If PLANNER_MONTHLY_BUDGET_TOKENS is set and exceeded, the chief-of-staff stops calling LLMs and falls back to a deterministic single-step plan:

Step 1: Review this brief and decide next steps.
Role: chief_of_staff
Description: <brief body>

The exec sees this plan with a Budget exceeded badge. Approves or redirects manually.

  • The chief-of-staff doesn’t do the work. It plans and dispatches.
  • It doesn’t touch external systems directly (Jira writes happen via the specialist agents).
  • It doesn’t learn from feedback.

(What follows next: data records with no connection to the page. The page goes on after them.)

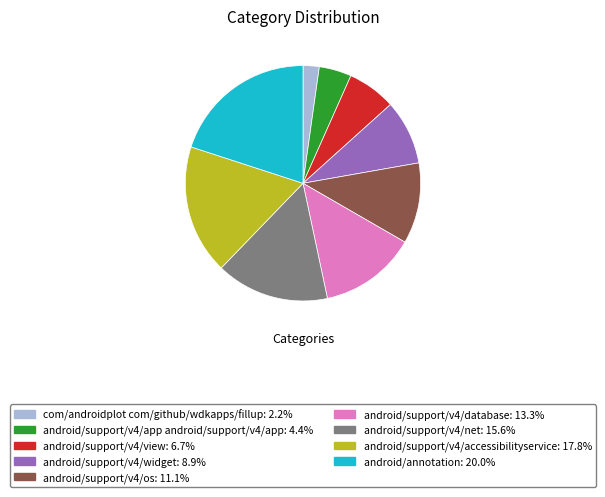

Count the number of slices in the pie.

9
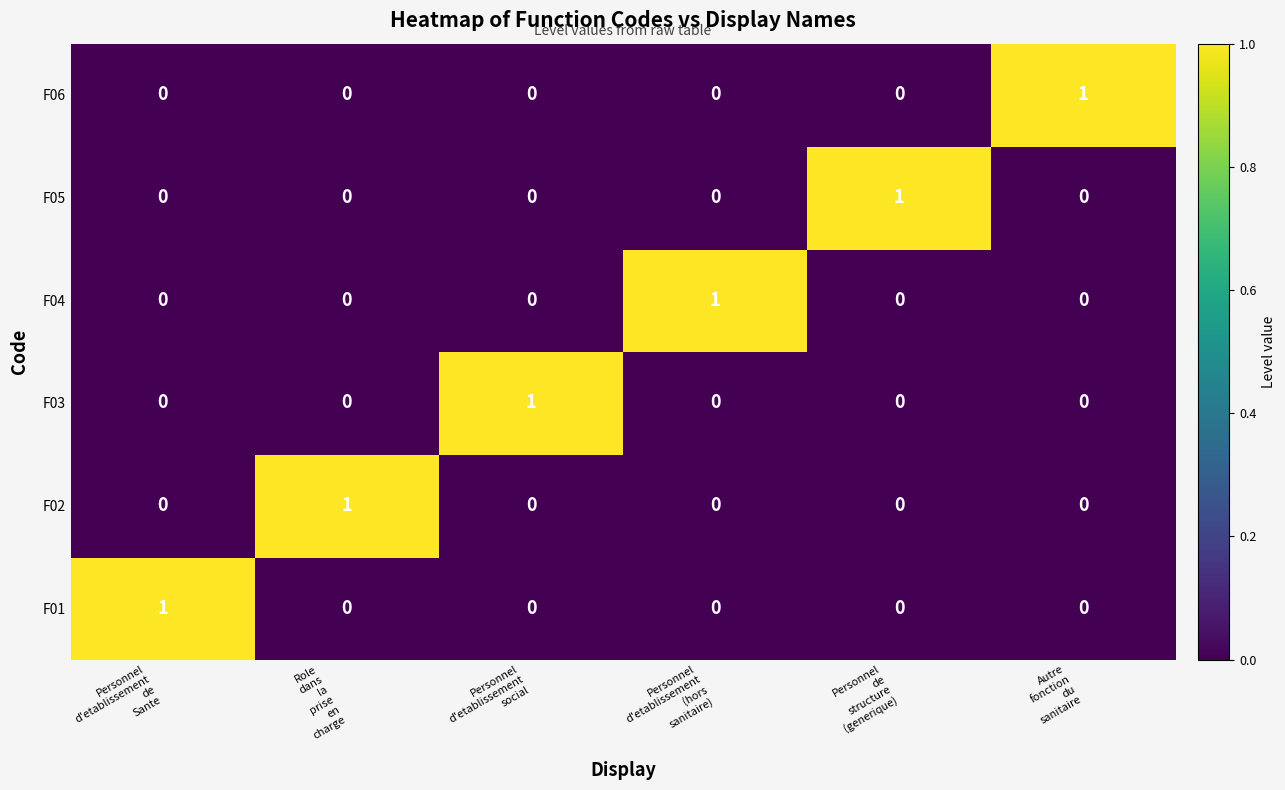

At how many categories does at least one series exceed 0?

6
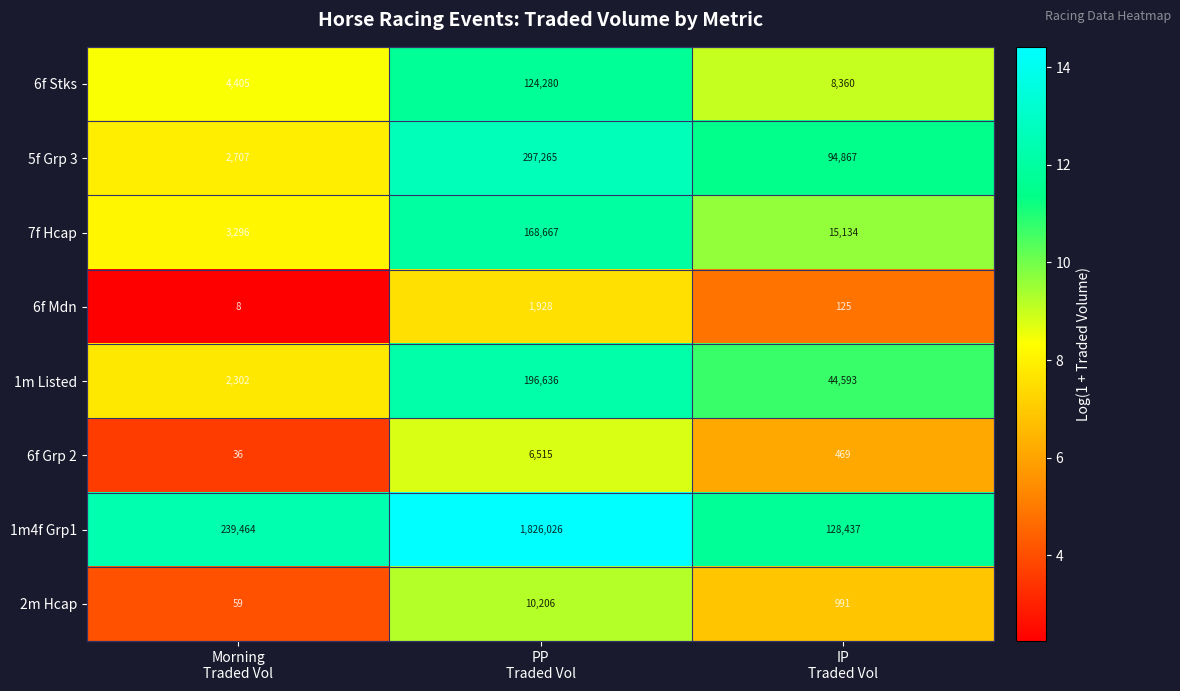

Which series has the widest spread of values?

1m4f Grp1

Each plan is stateless; prompt context is the only memory.

Memory is deferred — see Memory optimizer for the role that could own it.

  1. Find the ExecutionPlan row in the Activity page.
  2. Inspect its metrics: critiqueScore, revised, candidateCount, graphContentHash.
  3. If critiqueScore is low despite revised: true: the model struggles with this brief shape. Try a different MODEL_PLANNER_<PROVIDER>, or add context via skills.
  4. If candidateCount is 1 despite SELF_CONSISTENCY_N=3: the other 2 drafts failed JSON validation. Inspect raw model output in the logs (debug level).
  5. If god-nodes in the prompt look wrong: rebuild the project graph.